TASK STATEMENT » Keep the pictures out. Restate the entries below word for word.

##### DATA PROVIDED #####

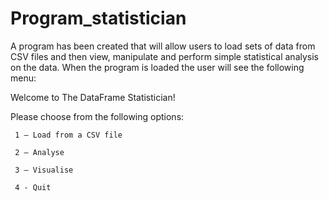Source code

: # Program_statistician
 A program has been created that will allow users to load sets of data from CSV files and then view, manipulate and perform simple statistical analysis on the data.
 When the program is loaded the user will see the following menu:

 Welcome to The DataFrame Statistician!

 Please choose from the following options:

     1 – Load from a CSV file

     2 – Analyse

     3 – Visualise

     4 - Quit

#####

SOLUTION TO THIS TASK »
Source code

: # Program_statistician
 A program has been created that will allow users to load sets of data from CSV files and then view, manipulate and perform simple statistical analysis on the data.
 When the program is loaded the user will see the following menu:

 Welcome to The DataFrame Statistician!

 Please choose from the following options:

     1 – Load from a CSV file

     2 – Analyse

     3 – Visualise

     4 - Quit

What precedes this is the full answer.